Consumers, Traders, and Credit Card Stocks

If taking on debt is a sign of confidence in the future, then recent stock market gains in credit card issuers may be another sign of better times to come.

As we move from a brief stop in the “Age of Austerity” to the perennial, but no less brief, “Age of Reelection”, there are any number of reasons to believe that the average American will find more money in his or her pocket this year. Sure, some of this will come from tax cuts and tax holidays, but much of that money will be in the form of plastic.

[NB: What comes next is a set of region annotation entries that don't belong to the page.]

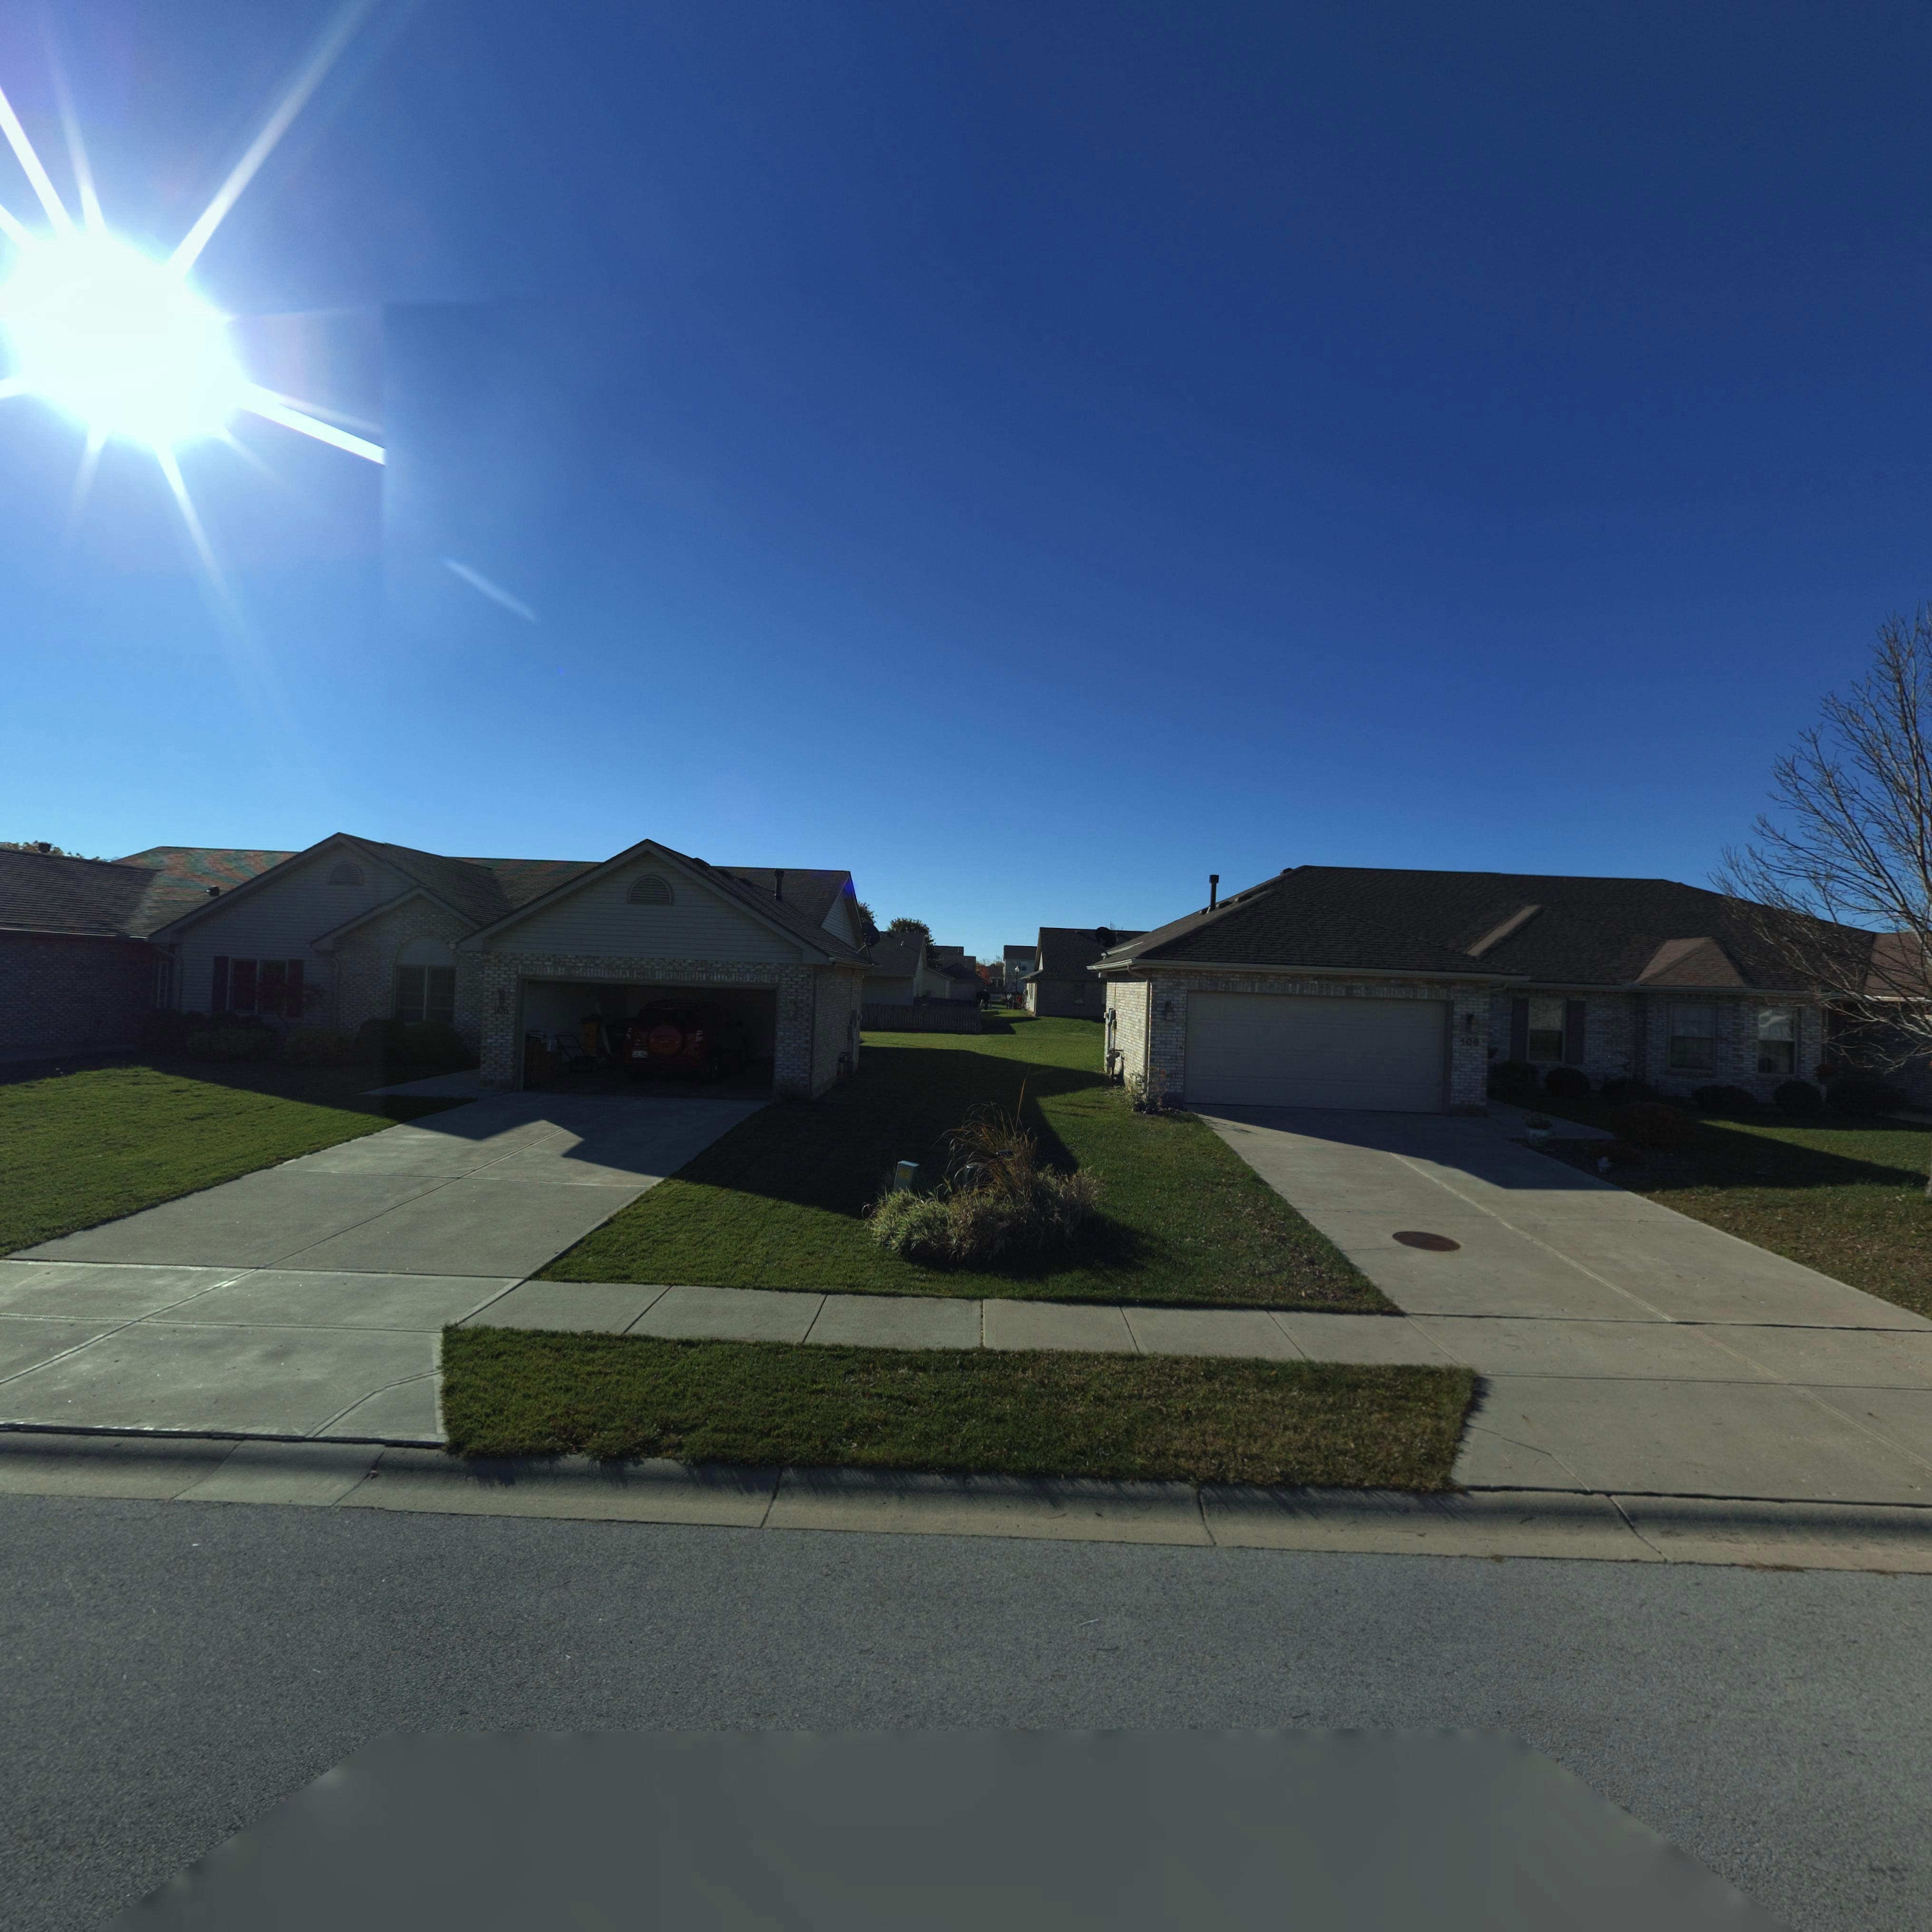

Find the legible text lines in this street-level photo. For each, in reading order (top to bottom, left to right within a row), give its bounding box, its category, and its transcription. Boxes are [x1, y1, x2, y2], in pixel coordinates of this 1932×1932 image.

[503, 1005, 510, 1015] StreetNumber: 6
[1460, 1037, 1479, 1047] StreetNumber: 108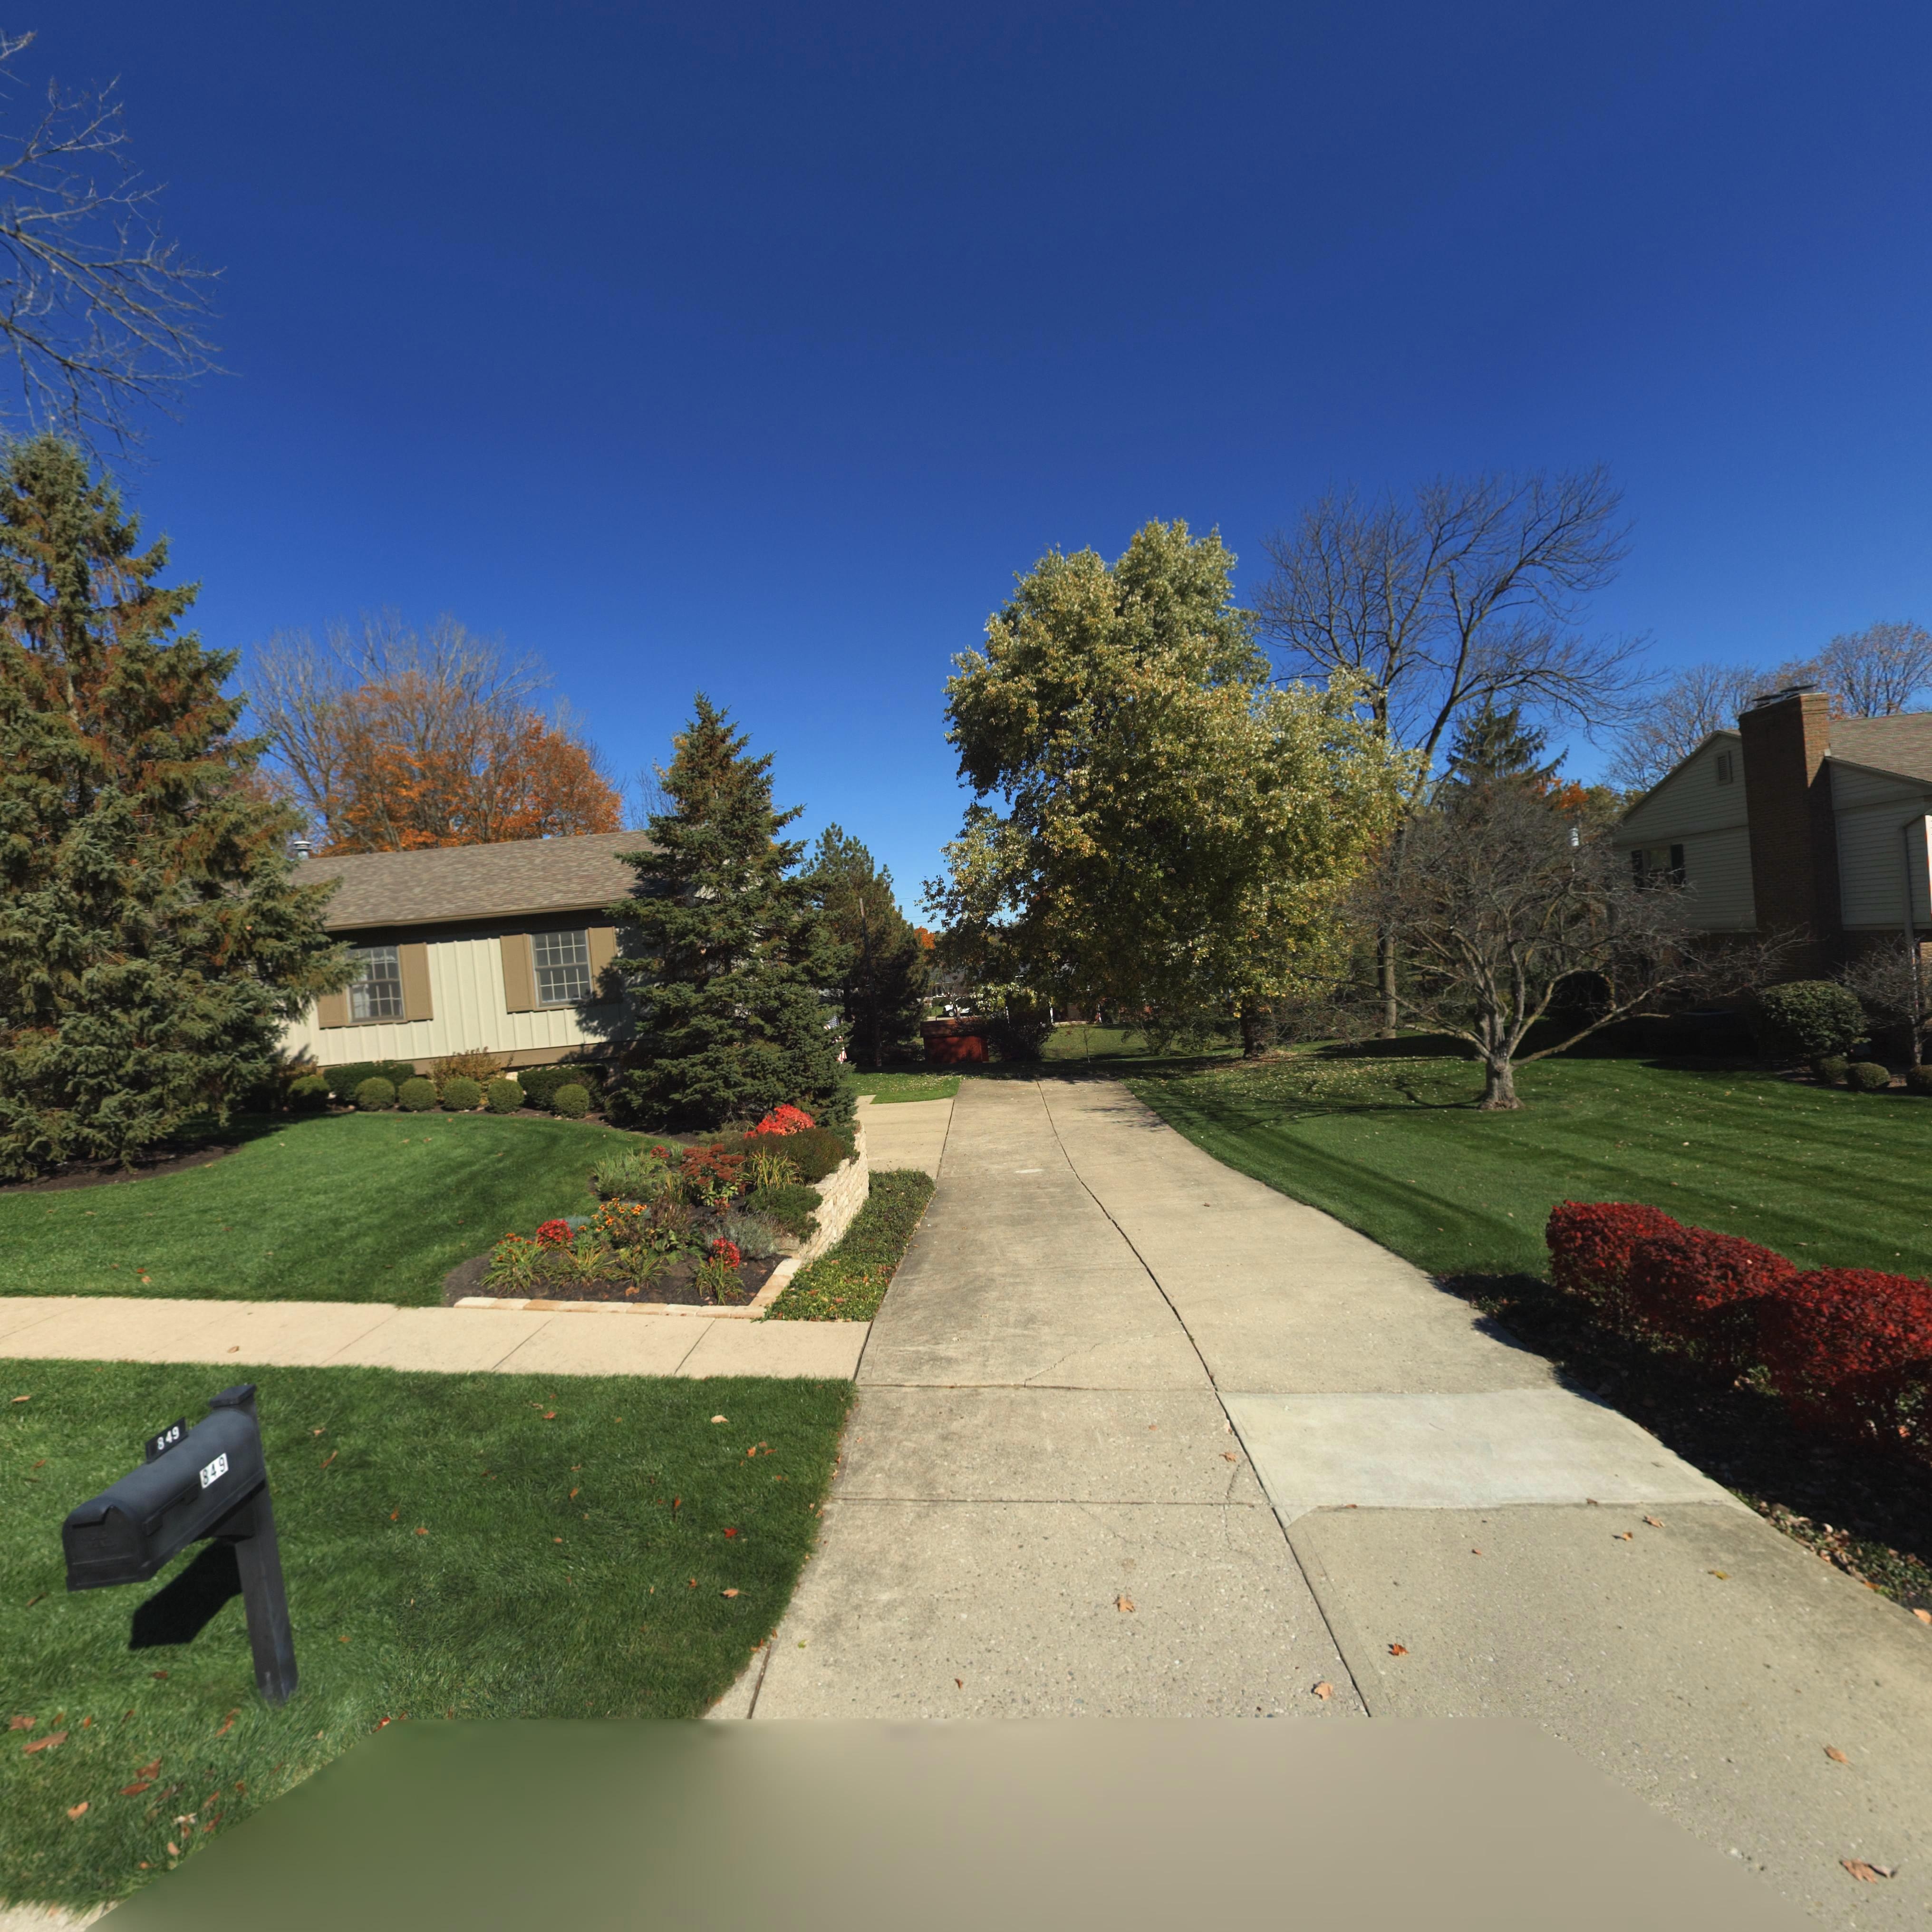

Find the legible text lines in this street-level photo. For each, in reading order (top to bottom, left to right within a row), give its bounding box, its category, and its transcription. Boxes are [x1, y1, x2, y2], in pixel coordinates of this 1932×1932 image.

[155, 1423, 181, 1452] StreetNumber: 849
[201, 1454, 227, 1488] StreetNumber: 849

From Capital One (NYSE: COF) to MasterCard (NYSE: MA), the stocks of credit card issuers have been trading at their highest levels in months. Shares of Capital One bounced by more than 2% to again test new, 52-week highs. Up well over one and a half percent, shares of Discover Financial Services (NYSE: DFS) ended trading on Wednesday at new, yearly highs, breaking out to the upside above a short-term, six-day trading range. And although finishing slightly lower on the day, shares of Visa (NYSE: V) nonetheless continued their ascent, finishing near their highest levels in more than a year.

All four stocks have neutral ratings ahead of trading on Thursday. But to the extent that they continue to move toward and potentially cross into technically overbought territory, those ratings are vulnerable to a downgrade. In the case of Visa, where the stock’s ratings are at the lowest end of our “neutral” range, this vulnerability is especially acute relative to its peers. This is in large part due to the intermittent selling in MasterCard that has helped relieve overbought conditions in that stock of late. Both COF and DFS are less overbought than Visa, having only newly broken out into new highs territory.

Overbought conditions in these stocks is not necessarily a signal for selling the stocks short. Capital One, MasterCard, Visa and Discover Financial are all trading above their 200-day moving averages, which means that statistically speaking, the historical edges support trading from the long side, buying short-term weakness and selling strength, rather than trying to sell short strength in markets that are in established uptrends.

That said, of the four credit card stocks in today’s report, it is Capital One that has made the most recent arrival to bull market territory, only having traded consistently above the 200-day since the beginning of February.